IMDが発表する世界競争力ランキング2024 で、日本は38位とまた順位を下げた。課題は「ビジネスの効率性」が低いこと。その大きな要因は、「経営のアジリティ」が低いことにある。DBICが発足してからランキングを注視しているが、日本の低迷・ビジネスのアジリティの問題は変わらない。改善の傾向がみられない。 日本企業がアジリティの改善に努力をしているのかどうか、私には情報がない。しかし、日本企業の中でもっと「アジリティの改善」に関する議論がなされてもいいと思うのだが、それも聞こえてこない。IMDが毎年警鐘を鳴らしてくれているのに、なぜ日本企業は反応しないのだろうか。
IMDの競争力調査に対し、日本企業の経営幹部がアジリティについて「低い」と回答しているにもかかわらず、改善の議論が盛り上がらない理由を考えてみた。 6月25日のこのコラムで「日本は現場にベテランがいる 世界は本社にプロがいる」 を書いた。この中で、ビジネス哲学の日本と世界の違いを指摘している。

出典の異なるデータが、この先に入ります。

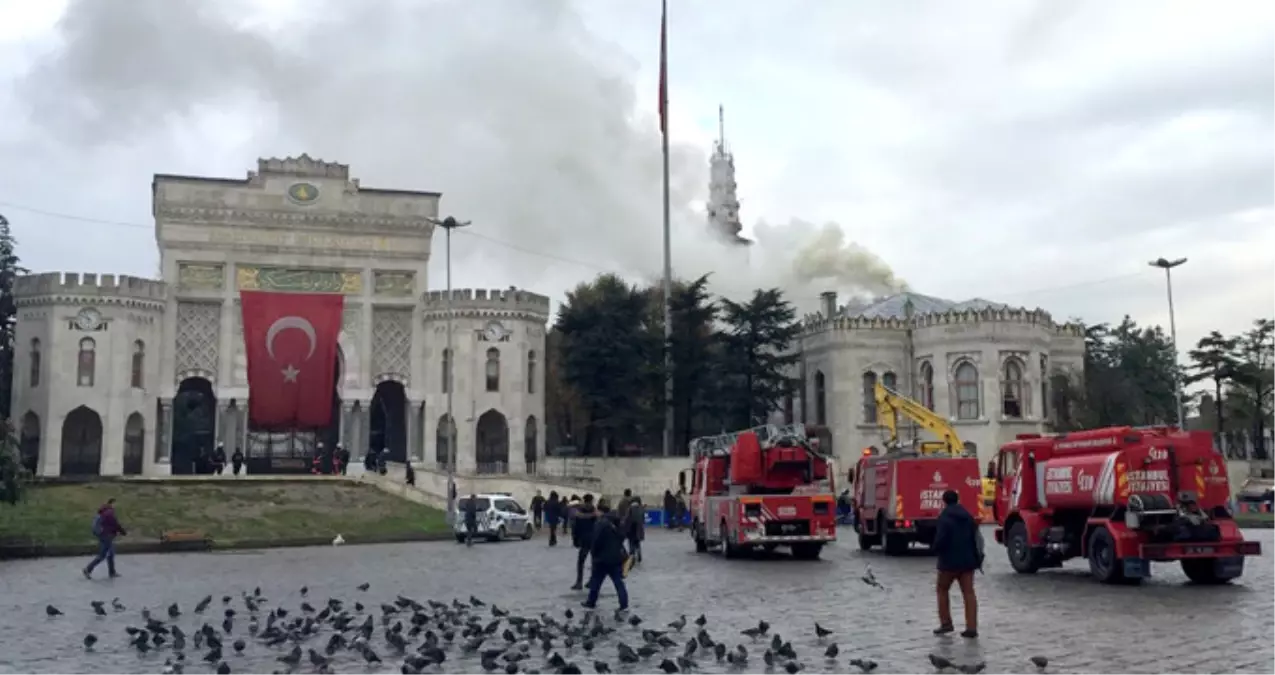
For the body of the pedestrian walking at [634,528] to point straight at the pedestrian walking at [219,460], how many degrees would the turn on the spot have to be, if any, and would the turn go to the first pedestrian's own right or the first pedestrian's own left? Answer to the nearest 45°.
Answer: approximately 45° to the first pedestrian's own left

「ビジネス活動の哲学」そのものが、日本と世界は大きく異なっている。日本は、「強い現場に依存する」哲学で、各現場がカイゼンを繰り返すことで成長するとする考え方。世界は、本社が業務プロセスから組織分担まで各組織に介入し、全体最適を目指すとする考え方だ。従って、日本は「現場の人が頑張る」以外の選択肢を考えたことがない。
この哲学の違いが、アジリティの低さにも出ているのではないかと私は推測する。アジリティというのは、「マーケットや様々な状況を敏感にキャッチしたうえで、全体最適の観点で本社が経営戦略を大きく変化させること」と解釈すれば、日本企業の「現場依存型」は全く正反対の経営だと理解できる。本社は現場に介入しない経営なのだから、アジリティは各現場の範囲の中での小さなテーマでしかないわけだ。現場は、自分の組織の中での改善だけを考える集団であり、例えば、自組織の撤退など起案することなどありえない。 もし、これが理由だとすると、これをひっくり返してアジリティが高い経営にすることは経営哲学の変革を伴うわけで、相当難度が高いと思われる。議論が盛り上がらない事情も推測できる。
自動車産業で、EV化・ソフトウエア化への変革が求められ、他の産業では、中国マーケットの突然の変化に合わせた機敏な経営が求められるなど、「現場依存型経営」の限界を感じることが多い。 欧米では、本社主導の「アジリティ経営」が当たり前に行われているが故に、欧米の経営学者はことさらに「アジリティ経営」を語らない。従って、日本人の我々が自分たちの意志で、欧米の「アジリティ経営」の実情をもっと深く学ぶ必要がある。全体最適を目指す意思決定とはどういうものか、誰がその企画をしているのか、その人材はどのように育成しているのか、各事業部門と本社との関係はどうなっているのか、役員の権限はどうなっているのか、取引先との関係はどうなっているのか、などなど、学びたいことがたくさんある。 もちろん日本の「現場依存型」にもメリットがあることは間違いない。ただ、日本企業だけの特殊な経営方式のままで世界と伍していけるのか、それを深く考え、改革をするのかどうかを経営者が判断するしかないだろう。